Angiodysplasia of the stomach and duodenum is characterized by abnormal blood vessels in the gastrointestinal tract, particularly affecting the stomach and the first part of the small intestine (duodenum). Clinically, patients may present with gastrointestinal bleeding, which can manifest as hematemesis (vomiting blood) or melena (black, tarry stools). The condition is often associated with chronic gastrointestinal disorders and can lead to significant morbidity due to recurrent bleeding episodes. Anatomically, angiodysplasia involves the mucosal and submucosal layers where abnormal vascular formations disrupt normal blood flow and may result in erosion and ulceration. Disease progression can vary; some patients may experience intermittent bleeding, while others may have more severe and frequent episodes requiring medical intervention. Diagnostic considerations include endoscopy, which allows for direct visualization of the lesions, and imaging studies to assess the extent of vascular malformations. Biopsy may be performed to rule out malignancy and confirm the diagnosis.
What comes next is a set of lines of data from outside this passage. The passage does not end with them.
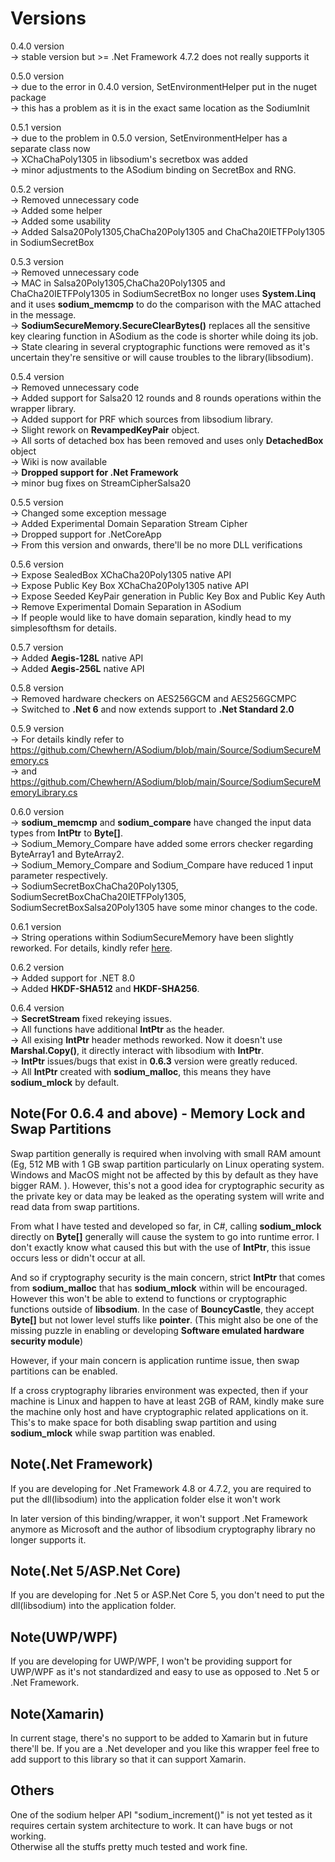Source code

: # Versions
0.4.0 version \
-> stable version but >= .Net Framework 4.7.2 does not really supports it

0.5.0 version\
-> due to the error in 0.4.0 version, SetEnvironmentHelper put in the nuget package\
-> this has a problem as it is in the exact same location as the SodiumInit

0.5.1 version\
-> due to the problem in 0.5.0 version, SetEnvironmentHelper has a separate class now\
-> XChaChaPoly1305 in libsodium's secretbox was added\
-> minor adjustments to the ASodium binding on SecretBox and RNG. 

0.5.2 version\
-> Removed unnecessary code\
-> Added some helper\
-> Added some usability\
-> Added Salsa20Poly1305,ChaCha20Poly1305 and ChaCha20IETFPoly1305 in SodiumSecretBox

0.5.3 version\
-> Removed unnecessary code\
-> MAC in Salsa20Poly1305,ChaCha20Poly1305 and ChaCha20IETFPoly1305 in SodiumSecretBox no longer uses **System.Linq** \
and it uses **sodium_memcmp** to do the comparison with the MAC attached in the message.\
-> **SodiumSecureMemory.SecureClearBytes()** replaces all the sensitive key clearing function in ASodium as the code is shorter while doing its job.\
-> State clearing in several cryptographic functions were removed as it's uncertain they're sensitive or will cause troubles to the library(libsodium).

0.5.4 version\
-> Removed unnecessary code\
-> Added support for Salsa20 12 rounds and 8 rounds operations within the wrapper library.\
-> Added support for PRF which sources from libsodium library.\
-> Slight rework on **RevampedKeyPair** object.\
-> All sorts of detached box has been removed and uses only **DetachedBox** object\
-> Wiki is now available\
-> **Dropped support for .Net Framework**\
-> minor bug fixes on StreamCipherSalsa20

0.5.5 version\
-> Changed some exception message\
-> Added Experimental Domain Separation Stream Cipher\
-> Dropped support for .NetCoreApp\
-> From this version and onwards, there'll be no more DLL verifications

0.5.6 version\
-> Expose SealedBox XChaCha20Poly1305 native API\
-> Expose Public Key Box XChaCha20Poly1305 native API\
-> Expose Seeded KeyPair generation in Public Key Box and Public Key Auth\
-> Remove Experimental Domain Separation in ASodium\
-> If people would like to have domain separation, kindly head to my simplesofthsm for details.

0.5.7 version\
-> Added **Aegis-128L** native API\
-> Added **Aegis-256L** native API

0.5.8 version\
-> Removed hardware checkers on AES256GCM and AES256GCMPC\
-> Switched to **.Net 6** and now extends support to **.Net Standard 2.0**

0.5.9 version\
-> For details kindly refer to https://github.com/Chewhern/ASodium/blob/main/Source/SodiumSecureMemory.cs \
-> and https://github.com/Chewhern/ASodium/blob/main/Source/SodiumSecureMemoryLibrary.cs

0.6.0 version\
-> **sodium_memcmp** and **sodium_compare** have changed the input data types from **IntPtr** to **Byte[]**.\
-> Sodium_Memory_Compare have added some errors checker regarding ByteArray1 and ByteArray2.\
-> Sodium_Memory_Compare and Sodium_Compare have reduced 1 input parameter respectively.\
-> SodiumSecretBoxChaCha20Poly1305, SodiumSecretBoxChaCha20IETFPoly1305, SodiumSecretBoxSalsa20Poly1305 have some minor changes to the code.

0.6.1 version\
-> String operations within SodiumSecureMemory have been slightly reworked. For details, kindly refer [here](https://github.com/Chewhern/ASodium/blob/main/Source/SodiumSecureMemory.cs).

0.6.2 version\
-> Added support for .NET 8.0\
-> Added **HKDF-SHA512** and **HKDF-SHA256**.

0.6.4 version\
-> **SecretStream** fixed rekeying issues.\
-> All functions have additional **IntPtr** as the header.\
-> All exising **IntPtr** header methods reworked. Now it doesn't use **Marshal.Copy()**, it directly interact with libsodium with **IntPtr**.\
-> **IntPtr** issues/bugs that exist in **0.6.3** version were greatly reduced.\
-> All **IntPtr** created with **sodium_malloc**, this means they have **sodium_mlock** by default.

## Note(For 0.6.4 and above) - Memory Lock and Swap Partitions
Swap partition generally is required when involving with small RAM amount (Eg, 512 MB with 1 GB swap partition particularly on Linux operating system. Windows and MacOS might not be affected by this by default as they have bigger RAM. ). However, this's not a good idea for cryptographic security as the private key or data may be leaked as the operating system will write and read data from swap partitions.

From what I have tested and developed so far, in C#, calling **sodium_mlock** directly on **Byte[]** generally will cause the system to go into runtime error. I don't exactly know what caused this but with the use of **IntPtr**, this issue occurs less or didn't occur at all.

And so if cryptography security is the main concern, strict **IntPtr** that comes from **sodium_malloc** that has **sodium_mlock** within will be encouraged. However this won't be able to extend to functions or cryptographic functions outside of **libsodium**. In the case of **BouncyCastle**, they accept **Byte[]** but not lower level stuffs like **pointer**. (This might also be one of the missing puzzle in enabling or developing **Software emulated hardware security module**)

However, if your main concern is application runtime issue, then swap partitions can be enabled. 

If a cross cryptography libraries environment was expected, then if your machine is Linux and happen to have at least 2GB of RAM, kindly make sure the machine only host and have cryptographic related applications on it. This's to make space for both disabling swap partition and using **sodium_mlock** while swap partition was enabled. 

## Note(.Net Framework)
If you are developing for .Net Framework 4.8 or 4.7.2, you are required to put the dll(libsodium) into the application folder else it won't work

In later version of this binding/wrapper, it won't support .Net Framework anymore as Microsoft and the author of libsodium cryptography library no longer supports
it.

## Note(.Net 5/ASP.Net Core)
If you are developing for .Net 5 or ASP.Net Core 5, you don't need to put the dll(libsodium) into the application folder.

## Note(UWP/WPF)
If you are developing for UWP/WPF, I won't be providing support for UWP/WPF as it's not standardized and easy to use as opposed to .Net 5 or .Net Framework.

## Note(Xamarin)
In current stage, there's no support to be added to Xamarin but in future there'll be. If you are a .Net developer and you like this wrapper feel free to add support
to this library so that it can support Xamarin.

## Others
One of the sodium helper API "sodium_increment()" is not yet tested as it requires certain system architecture to work. It can have bugs or not working. \
Otherwise all the stuffs pretty much tested and work fine.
Standard ICD-10-CM documentation requirements apply
Various clinical presentations within this specialty area
Follow specialty-specific billing guidelines
Standard ICD-10-CM documentation requirements apply
Various clinical presentations within this specialty area
Follow specialty-specific billing guidelines
K31.81 specifically covers angiodysplasia of the stomach and duodenum, which includes abnormal vascular formations leading to gastrointestinal bleeding. It is important to differentiate it from other causes of gastrointestinal bleeding such as peptic ulcers or malignancies.
K31.81 should be used when the diagnosis of angiodysplasia is confirmed through endoscopic findings, and there is evidence of bleeding originating from these vascular lesions. It should not be used when the bleeding is due to other causes.
Documentation should include endoscopic reports detailing the presence of angiodysplastic lesions, clinical notes on the patient's bleeding episodes, and any treatment interventions performed. Comprehensive notes on the patient's history and any related gastrointestinal conditions are also essential.